Frey e Michael Osborne, professor de ciência de engenharia de Oxford, avaliaram tarefas cotidianas de mais de 700 ocupações, para identificar o que uma máquina poderá fazer melhor que os humanos nas próximas duas décadas. Chegaram a um índice que varia entre 0 (nenhum risco de substituição) e 100% (risco total). As profissões mais ameaçadas estão nas áreas de logística, escritório e produção, aquelas que envolvem tarefas intelectualmente repetitivas. Embora o estudo seja baseado no mercado de trabalho dos Estados Unidos, suas conclusões são aplicáveis mundialmente. “Trocar profissionais por máquinas no Brasil é, em tese, menos atraente do que nos Estados Unidos, porque os salários são mais baixos”, diz Frey. “Mas o custo da automação está caindo tão rapidamente que a tendência deverá se manifestar nos dois países quase ao mesmo tempo.”
Exercícios de futurologia sobre a evolução da tecnologia existem há décadas – e, há décadas, eles costumam errar o alvo. Historicamente, os profetas pecam pelo otimismo. Agora, a realidade parece ter chegado antes do previsto. Em 2004, os economistas Frank Levy, do Instituto de Tecnologia de Massachusetts (MIT), e Richard Murnane, da Universidade Harvard, disseram no livro A nova divisão do trabalho que os robôs continuariam incapazes de realizar tarefas complexas, como dirigir. A previsão dos dois especialistas foi superada em 2005, quando Stanley, um carro sem motorista da Universidade Stanford, venceu um desafio proposto pela Agência de Projetos Avançados de Defesa dos Estados Unidos (Darpa). Desde 2009, o Google desenvolve a tecnologia do Stanley em estradas abertas ao trânsito. Os robôs já rodaram mais de 500.000 quilômetros, sem acidentes. O custo do sistema de radares a laser, usado pelos carros, caiu de US$ 35 milhões para US$ 80 mil. Considerados, no livro de 2004, insubstituíveis em longo prazo, motoristas de ônibus escolares têm 89% de chance de ser substituídos por uma máquina, segundo a previsão atual.

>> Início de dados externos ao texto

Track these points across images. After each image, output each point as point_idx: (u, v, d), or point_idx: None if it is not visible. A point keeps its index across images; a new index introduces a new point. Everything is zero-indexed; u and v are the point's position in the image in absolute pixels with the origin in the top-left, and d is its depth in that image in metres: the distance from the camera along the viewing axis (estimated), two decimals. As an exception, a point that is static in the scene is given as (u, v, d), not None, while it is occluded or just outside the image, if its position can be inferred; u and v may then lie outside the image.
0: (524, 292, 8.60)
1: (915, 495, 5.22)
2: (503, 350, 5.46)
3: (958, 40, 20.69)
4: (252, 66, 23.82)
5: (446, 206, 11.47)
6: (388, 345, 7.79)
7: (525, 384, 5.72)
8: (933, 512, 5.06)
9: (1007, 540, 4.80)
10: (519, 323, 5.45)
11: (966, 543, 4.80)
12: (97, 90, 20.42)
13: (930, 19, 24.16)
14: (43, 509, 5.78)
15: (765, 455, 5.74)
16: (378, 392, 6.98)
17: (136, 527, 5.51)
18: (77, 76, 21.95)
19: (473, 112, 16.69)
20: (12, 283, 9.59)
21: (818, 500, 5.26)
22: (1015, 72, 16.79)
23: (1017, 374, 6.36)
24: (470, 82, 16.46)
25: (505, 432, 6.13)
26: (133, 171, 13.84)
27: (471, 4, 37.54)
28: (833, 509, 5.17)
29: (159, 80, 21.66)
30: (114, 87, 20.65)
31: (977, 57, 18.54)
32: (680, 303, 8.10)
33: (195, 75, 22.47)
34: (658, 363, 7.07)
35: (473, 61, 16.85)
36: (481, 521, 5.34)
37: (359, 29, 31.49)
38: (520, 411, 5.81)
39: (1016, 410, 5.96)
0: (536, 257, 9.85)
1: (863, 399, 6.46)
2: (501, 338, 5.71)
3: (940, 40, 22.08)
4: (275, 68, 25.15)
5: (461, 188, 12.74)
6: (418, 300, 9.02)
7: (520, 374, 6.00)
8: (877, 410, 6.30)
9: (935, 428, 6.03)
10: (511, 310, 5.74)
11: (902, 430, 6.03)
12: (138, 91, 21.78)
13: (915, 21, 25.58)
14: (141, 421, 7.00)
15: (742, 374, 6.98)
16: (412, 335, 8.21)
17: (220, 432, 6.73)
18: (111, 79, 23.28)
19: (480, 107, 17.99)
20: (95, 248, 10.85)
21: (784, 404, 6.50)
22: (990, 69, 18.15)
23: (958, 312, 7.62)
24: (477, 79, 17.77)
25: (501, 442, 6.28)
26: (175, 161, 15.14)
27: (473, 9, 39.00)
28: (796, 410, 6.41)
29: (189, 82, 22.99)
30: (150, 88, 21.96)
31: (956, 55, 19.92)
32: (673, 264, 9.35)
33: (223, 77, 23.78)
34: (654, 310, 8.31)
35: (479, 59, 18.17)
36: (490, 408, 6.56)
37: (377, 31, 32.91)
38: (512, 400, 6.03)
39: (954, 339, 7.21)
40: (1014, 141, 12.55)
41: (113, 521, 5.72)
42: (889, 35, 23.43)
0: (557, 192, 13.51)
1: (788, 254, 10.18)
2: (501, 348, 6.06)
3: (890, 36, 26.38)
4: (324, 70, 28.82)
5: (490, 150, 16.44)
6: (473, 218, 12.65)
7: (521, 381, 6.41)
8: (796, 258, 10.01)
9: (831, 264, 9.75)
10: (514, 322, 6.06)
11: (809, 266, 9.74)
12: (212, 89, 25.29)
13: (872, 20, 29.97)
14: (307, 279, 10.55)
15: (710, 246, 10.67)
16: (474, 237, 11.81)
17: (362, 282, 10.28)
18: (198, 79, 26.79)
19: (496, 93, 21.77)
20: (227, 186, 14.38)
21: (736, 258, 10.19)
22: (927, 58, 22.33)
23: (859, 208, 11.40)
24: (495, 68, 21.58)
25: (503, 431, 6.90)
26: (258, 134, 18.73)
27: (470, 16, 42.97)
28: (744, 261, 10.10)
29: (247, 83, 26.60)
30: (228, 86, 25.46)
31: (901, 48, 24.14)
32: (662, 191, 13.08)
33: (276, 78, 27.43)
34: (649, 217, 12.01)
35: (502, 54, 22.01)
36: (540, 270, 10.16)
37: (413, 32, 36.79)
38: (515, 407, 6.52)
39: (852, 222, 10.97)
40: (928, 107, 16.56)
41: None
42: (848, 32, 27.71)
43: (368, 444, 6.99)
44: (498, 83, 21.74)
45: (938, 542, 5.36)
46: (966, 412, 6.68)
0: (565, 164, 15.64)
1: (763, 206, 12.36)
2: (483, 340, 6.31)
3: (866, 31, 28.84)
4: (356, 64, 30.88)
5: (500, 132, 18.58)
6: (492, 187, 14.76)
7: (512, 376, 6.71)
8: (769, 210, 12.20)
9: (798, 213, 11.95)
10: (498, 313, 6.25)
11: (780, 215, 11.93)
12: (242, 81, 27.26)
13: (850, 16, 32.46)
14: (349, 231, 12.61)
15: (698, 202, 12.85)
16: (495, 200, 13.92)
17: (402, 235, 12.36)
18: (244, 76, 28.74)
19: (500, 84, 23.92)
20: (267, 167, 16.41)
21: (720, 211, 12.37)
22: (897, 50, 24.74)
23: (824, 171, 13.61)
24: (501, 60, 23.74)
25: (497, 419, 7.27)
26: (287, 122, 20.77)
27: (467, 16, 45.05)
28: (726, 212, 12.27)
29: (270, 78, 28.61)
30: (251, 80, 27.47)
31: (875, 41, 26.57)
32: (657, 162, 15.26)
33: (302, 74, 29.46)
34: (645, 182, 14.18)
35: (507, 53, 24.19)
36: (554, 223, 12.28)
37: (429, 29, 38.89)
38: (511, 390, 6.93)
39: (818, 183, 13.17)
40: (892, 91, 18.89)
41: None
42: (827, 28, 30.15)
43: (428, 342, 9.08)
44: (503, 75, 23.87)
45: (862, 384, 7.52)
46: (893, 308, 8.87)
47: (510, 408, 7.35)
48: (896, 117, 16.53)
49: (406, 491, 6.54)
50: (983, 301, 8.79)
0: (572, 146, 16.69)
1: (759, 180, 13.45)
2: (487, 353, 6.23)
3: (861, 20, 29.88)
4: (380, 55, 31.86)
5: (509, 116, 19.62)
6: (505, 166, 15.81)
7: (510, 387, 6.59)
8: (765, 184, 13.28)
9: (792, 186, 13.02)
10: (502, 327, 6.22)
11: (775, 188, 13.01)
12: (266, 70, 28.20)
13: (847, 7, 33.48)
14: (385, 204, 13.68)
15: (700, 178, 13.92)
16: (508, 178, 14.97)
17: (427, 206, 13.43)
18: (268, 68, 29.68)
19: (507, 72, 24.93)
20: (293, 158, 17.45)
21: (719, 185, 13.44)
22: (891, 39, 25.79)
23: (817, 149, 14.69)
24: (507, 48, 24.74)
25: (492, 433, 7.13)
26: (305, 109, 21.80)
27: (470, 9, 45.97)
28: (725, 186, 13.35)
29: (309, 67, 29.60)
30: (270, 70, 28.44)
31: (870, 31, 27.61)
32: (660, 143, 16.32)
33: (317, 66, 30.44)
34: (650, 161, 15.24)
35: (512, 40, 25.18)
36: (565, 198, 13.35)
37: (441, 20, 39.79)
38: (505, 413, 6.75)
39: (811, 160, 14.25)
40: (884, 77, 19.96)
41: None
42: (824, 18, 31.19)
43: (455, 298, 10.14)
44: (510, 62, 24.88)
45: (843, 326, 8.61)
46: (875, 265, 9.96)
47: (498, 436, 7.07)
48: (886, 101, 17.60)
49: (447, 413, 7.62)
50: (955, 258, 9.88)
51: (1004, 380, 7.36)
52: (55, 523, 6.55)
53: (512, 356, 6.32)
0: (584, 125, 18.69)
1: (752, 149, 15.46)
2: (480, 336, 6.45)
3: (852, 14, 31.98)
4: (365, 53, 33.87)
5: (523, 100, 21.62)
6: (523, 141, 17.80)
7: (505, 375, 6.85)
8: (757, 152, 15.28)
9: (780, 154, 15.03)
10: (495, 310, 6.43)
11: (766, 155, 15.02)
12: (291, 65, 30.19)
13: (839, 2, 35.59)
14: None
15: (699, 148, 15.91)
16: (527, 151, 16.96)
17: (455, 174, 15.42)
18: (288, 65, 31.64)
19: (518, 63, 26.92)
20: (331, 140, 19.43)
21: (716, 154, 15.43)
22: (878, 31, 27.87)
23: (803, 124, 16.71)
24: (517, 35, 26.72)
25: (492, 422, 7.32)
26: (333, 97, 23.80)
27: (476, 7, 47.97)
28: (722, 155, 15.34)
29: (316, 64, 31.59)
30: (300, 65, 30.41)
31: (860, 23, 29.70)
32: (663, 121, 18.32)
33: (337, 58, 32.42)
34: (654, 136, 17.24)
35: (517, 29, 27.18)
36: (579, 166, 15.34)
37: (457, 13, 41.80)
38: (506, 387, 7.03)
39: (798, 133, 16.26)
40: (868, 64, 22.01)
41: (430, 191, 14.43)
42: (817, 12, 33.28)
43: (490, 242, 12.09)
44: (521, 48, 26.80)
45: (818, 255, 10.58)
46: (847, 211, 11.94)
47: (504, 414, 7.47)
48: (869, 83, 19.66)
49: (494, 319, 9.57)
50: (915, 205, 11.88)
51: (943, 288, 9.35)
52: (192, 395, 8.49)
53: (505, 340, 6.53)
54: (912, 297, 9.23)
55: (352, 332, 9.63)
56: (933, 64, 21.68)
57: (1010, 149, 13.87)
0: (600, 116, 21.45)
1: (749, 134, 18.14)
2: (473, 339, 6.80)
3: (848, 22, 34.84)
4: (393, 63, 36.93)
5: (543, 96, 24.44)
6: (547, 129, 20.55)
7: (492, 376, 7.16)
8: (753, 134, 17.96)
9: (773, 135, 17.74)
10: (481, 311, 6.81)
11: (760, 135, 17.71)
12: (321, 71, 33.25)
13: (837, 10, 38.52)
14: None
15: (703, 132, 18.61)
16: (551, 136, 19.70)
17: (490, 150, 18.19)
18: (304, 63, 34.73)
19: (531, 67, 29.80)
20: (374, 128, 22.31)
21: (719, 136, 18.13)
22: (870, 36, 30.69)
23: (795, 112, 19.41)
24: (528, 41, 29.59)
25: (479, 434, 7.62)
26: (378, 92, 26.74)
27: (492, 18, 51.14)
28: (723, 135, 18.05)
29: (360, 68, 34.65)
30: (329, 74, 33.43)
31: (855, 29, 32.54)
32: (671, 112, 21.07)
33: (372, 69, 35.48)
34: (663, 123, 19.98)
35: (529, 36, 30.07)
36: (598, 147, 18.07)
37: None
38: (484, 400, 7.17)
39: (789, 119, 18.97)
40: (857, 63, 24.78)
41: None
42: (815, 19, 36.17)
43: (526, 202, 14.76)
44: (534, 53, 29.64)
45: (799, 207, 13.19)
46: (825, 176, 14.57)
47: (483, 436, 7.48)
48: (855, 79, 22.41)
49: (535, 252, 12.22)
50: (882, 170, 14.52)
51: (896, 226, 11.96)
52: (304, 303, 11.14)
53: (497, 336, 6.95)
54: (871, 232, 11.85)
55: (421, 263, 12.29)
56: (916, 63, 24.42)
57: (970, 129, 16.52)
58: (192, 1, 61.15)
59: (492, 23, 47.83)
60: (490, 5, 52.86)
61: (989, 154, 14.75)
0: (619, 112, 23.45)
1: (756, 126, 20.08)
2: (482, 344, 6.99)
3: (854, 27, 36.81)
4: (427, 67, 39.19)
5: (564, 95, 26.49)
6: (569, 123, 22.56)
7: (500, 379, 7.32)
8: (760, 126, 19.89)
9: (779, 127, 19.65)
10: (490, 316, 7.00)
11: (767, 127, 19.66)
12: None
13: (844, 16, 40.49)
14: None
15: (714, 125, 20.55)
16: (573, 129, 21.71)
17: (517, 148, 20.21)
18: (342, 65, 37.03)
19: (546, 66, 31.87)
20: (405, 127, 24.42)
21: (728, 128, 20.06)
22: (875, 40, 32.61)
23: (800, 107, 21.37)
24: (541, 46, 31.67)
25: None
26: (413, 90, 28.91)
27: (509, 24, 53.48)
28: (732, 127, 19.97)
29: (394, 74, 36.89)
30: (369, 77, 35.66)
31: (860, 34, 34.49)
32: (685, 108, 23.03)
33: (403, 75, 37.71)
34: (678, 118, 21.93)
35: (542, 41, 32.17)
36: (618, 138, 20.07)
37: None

Um trabalhador com alto risco de substituição não perderá, necessariamente, o emprego. Mas seu horizonte profissional será limitado. O salário tenderá a subir menos, pressionado pela possibilidade de substituição por máquinas ou por colegas de profissão recém-desempregados. “Acabou-se o tempo em que um profissional ficava de 20 a 30 anos na mesma carreira”, diz Frey. “Como muitas mudanças acontecem mais rápido, os trabalhadores precisam se adaptar mais rapidamente.”
A substituição do trabalho humano por ferramentas fez a humanidade evoluir desde a Idade da Pedra. Vista de perto, porém, a evolução técnica não ocorre de maneira harmônica e sincronizada. Vem acompanhada de crises, num ciclo que o economista austríaco Joseph Schumpeter (1883-1950) batizou como “destruição criadora”. “A estrutura econômica é incessantemente transformada de dentro para fora, incessantemente destruindo a anterior e incessantemente criando outra nova”, afirma no livro Capitalismo, socialismo e democracia. “Esse processo de destruição criadora é o elemento essencial do capitalismo.”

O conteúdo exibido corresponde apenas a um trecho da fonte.